Note: 'Last updated date' does NOT refer to the date when the content from embedded Queries was modified (so a page showing a query might never be modified after it is originally set up, but show data which is constantly changing). For this reason you may prefer to use the "Date below" option instead.
    • Date below – This allows you to specify a date to use.

      This could be a particular static date, or, probably more usefully, an offset from the time when the sitemap is generated – "Now minus 2 days" would tell the sitemap the contents changed two days earlier (whether that is factually accurate is not the point – this is simply to give a hint to the sitemap consumer that the page changed recently)

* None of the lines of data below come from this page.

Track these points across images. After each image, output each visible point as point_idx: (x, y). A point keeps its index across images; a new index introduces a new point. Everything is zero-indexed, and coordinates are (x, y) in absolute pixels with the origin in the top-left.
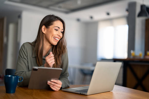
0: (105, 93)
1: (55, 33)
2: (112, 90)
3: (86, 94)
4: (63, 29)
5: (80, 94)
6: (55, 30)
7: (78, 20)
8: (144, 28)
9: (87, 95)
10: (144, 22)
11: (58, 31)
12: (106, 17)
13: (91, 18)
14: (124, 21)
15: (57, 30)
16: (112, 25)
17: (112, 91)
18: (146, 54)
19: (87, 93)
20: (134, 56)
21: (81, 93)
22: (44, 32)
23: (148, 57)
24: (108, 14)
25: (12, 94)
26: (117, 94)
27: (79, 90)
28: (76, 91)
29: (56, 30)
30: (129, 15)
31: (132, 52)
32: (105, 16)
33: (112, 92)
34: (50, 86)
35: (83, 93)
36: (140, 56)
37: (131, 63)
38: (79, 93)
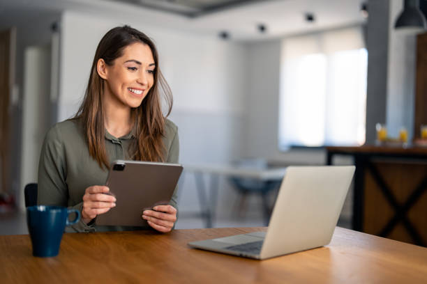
0: (310, 251)
1: (130, 77)
2: (328, 242)
3: (257, 257)
4: (153, 62)
5: (241, 257)
6: (129, 68)
7: (224, 35)
8: (412, 57)
9: (259, 260)
10: (413, 41)
11: (137, 71)
12: (303, 25)
13: (262, 28)
14: (356, 38)
15: (134, 69)
16: (321, 49)
17: (327, 246)
18: (417, 134)
19: (259, 253)
20: (385, 141)
21: (244, 253)
22: (104, 76)
23: (425, 144)
24: (310, 18)
25: (50, 261)
26: (343, 253)
27: (238, 246)
28: (228, 248)
29: (131, 70)
30: (369, 19)
31: (379, 127)
32: (300, 25)
33: (328, 249)
34: (149, 222)
35: (249, 254)
36: (402, 140)
37: (377, 160)
38: (237, 253)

Reference the sitemap in Google, Bing, etc

Sitemaps in the robots.txt file

In order for the sitemap xml file to be seen, the system automatically places a reference to it at the bottom of the robots.txt file.

Where is this?
You can see this by going to the Layout Manager, Website Tree, and right clicking on the globe icon at the top of the site tree, and selecting 'Edit robots.txt'. This shows the editor for the robots.txt file (which defaults to being blank) and below that, it lists the sitemap xml urls.


Note: the name of the sitemap xml file is not 'sitemap.xml', but 'sitemap-nn.xml' where nn is a number. Some third-party analysis tools assume the sitemap will be called sitemap.xml, and get upset about the different name, but that's simply because they are not following the standard, whereas Google do and will happily find the xml files - as they look for the references in the robots.txt file.

To the right of the sitemap URL is a 'Configure' link, which opens a window on the Site tree component, open at the XML Site Map preview tab.

Sitemaps and 'virtual' pages generated from Form records.

If your site contains pages which are generated from Form data, via Queries (for example a catalog of items for sale, where each category, and each product is displayed on separate pages), you will likely want to sitemap to list them all individually. To achieve this you need to get them to show in the navigation. Your Site Tree component will then pick this up, and reflect it in the sitemap xml.